On speed, we found no third-party benchmark with a published methodology we could credit, so this page carries no task-completion number; we will publish our own suite results when we run them. The softer but broader signal is that most third-party comparisons, whatever their methodology, land the same direction: Cursor 's editor experience leads on large multi-file changes.
The catch is everything in the previous section. Pricing anxiety is the defining Cursor complaint in user reports, and it is residual trust damage, not just math: people who lived through June 2025 budget for Cursor the way they budget for a metered cloud service, not a subscription. The tier ladder above Pro is also unusually opaque for a consumer product. Pro+ at about $60 and Ultra at $200 are cited across third-party pricing writeups ( eesel.ai and others), but the vendor page does not expose those prices in its static HTML, so we could not verify them live.
There is also an ownership question a comparison this popular should not skip. Anysphere, Cursor 's maker, closed a Series D at a reported $29.3 billion valuation in November 2025 (Wikipedia, corroborated by multiple outlets); in April 2026, SpaceX secured an option to acquire the company at a $60 billion valuation; and on June 16, 2026 the two companies signed a $60 billion all-stock merger agreement, announced by SpaceX and widely reported (CNBC, TechCrunch, Forbes), with closing expected in Q3 2026. The deal had not closed as of July 12, 2026, so a procurement team evaluating a multi-year Cursor commitment is evaluating a company mid-acquisition, with all the roadmap and priority questions that implies. Whatever the integration turns out to mean, three ownership-scale events in eight months is itself the data point.
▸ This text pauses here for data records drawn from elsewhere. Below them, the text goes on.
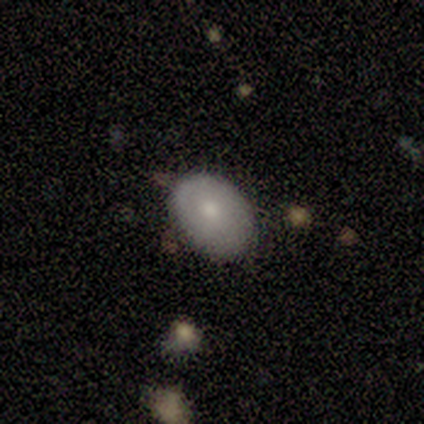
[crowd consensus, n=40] smooth-or-featured: smooth: 62% | featured or disk: 35% | star or artifact: 2%
  how-rounded: in between: 64% | round: 32% | cigar-shaped: 4%
  merging: none: 69% | minor disturbance: 28% | merger: 3% | major disturbance: 0%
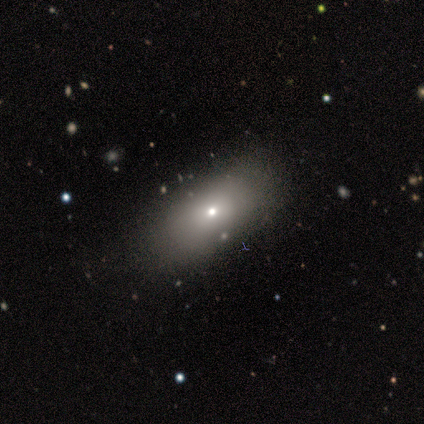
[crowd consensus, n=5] Smooth or featured?
  - star or artifact: 60% *
  - smooth: 20%
  - featured or disk: 20%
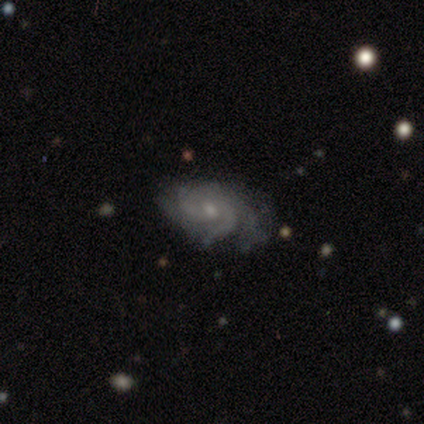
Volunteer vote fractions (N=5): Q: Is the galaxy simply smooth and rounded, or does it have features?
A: featured or disk — 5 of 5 (100%).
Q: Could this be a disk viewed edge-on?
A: no — 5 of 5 (100%).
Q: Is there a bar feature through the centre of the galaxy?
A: no — 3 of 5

Cursor Teams and Enterprise: the agent ceiling with governance
Teams costs $40 per user per month with Standard and Premium sub-tiers; Enterprise is a custom quote (vendor, verified July 2026). The seat buys team-wide privacy mode, SAML/OIDC SSO, and Bugbot, Cursor 's agentic code review; Enterprise adds pooled usage, SCIM, audit logs, and model/MCP access controls (vendor, verified July 2026). If the engineering org has decided it wants Cursor 's agent ceiling, this is how you get it with governance attached.
Two honest costs. First, $40 is 2x Copilot Business's $19 per seat before anyone burns a credit of overage. Second, Cursor is a VS Code fork, which means enterprise security teams must approve an entire new editor binary and its update channel, not a marketplace extension inside software they already cleared. And Enterprise pricing is quote-only, the same opacity we flag on every vendor that does it.
GitHub Copilot Pro, Pro+, and Max: the cheapest floor and the hardest cap
Copilot 's individual ladder, all vendor prices verified July 2026 from the live plans page: Free (2,000 completions a month), Pro at $10 with a $15 monthly credit allowance, Pro+ at $39 with $70, and Max at $100 with $200. Two things on that ladder are genuinely differentiating. Code completions and next-edit suggestions are unlimited on every paid plan and never touch the credit meter, so the thing most developers use most is the thing GitHub did not meter. And on individual accounts the spend cap is real: the extra-spend budget defaults to $0, and at $0 Copilot stops rather than bills (vendor docs). For anyone who has been burned by arrears billing, that is the feature.
The workflow case is GitHub itself. Copilot 's cloud coding agent picks up an issue and works it into a pull request, code review is built into the PR view, Copilot CLI covers the terminal, and third-party agents plug into the same surface. If your team lives in GitHub issues and PRs, Copilot is not an editor add-on, it is the platform growing an agent. Teams deciding between that path and building on raw APIs are making the classic build-vs-buy agent decision .
The catches. Since June 1, 2026, everything interesting beyond completions is metered, and the $15 Pro allowance goes quickly in an agent-heavy week; the community reaction covered above was not gratitude. Model access is plan-gated: Claude models are available, but Opus-class access starts at Pro+ at $39 (vendor, verified July 2026), where Cursor 's $20 Pro exposes frontier models against its pool. And on the editor experience itself, most third-party comparisons place Copilot behind Cursor 's Composer for large multi-file refactors. We have not run our suite; we report the direction of the third-party consensus and its consistency, not a certified result.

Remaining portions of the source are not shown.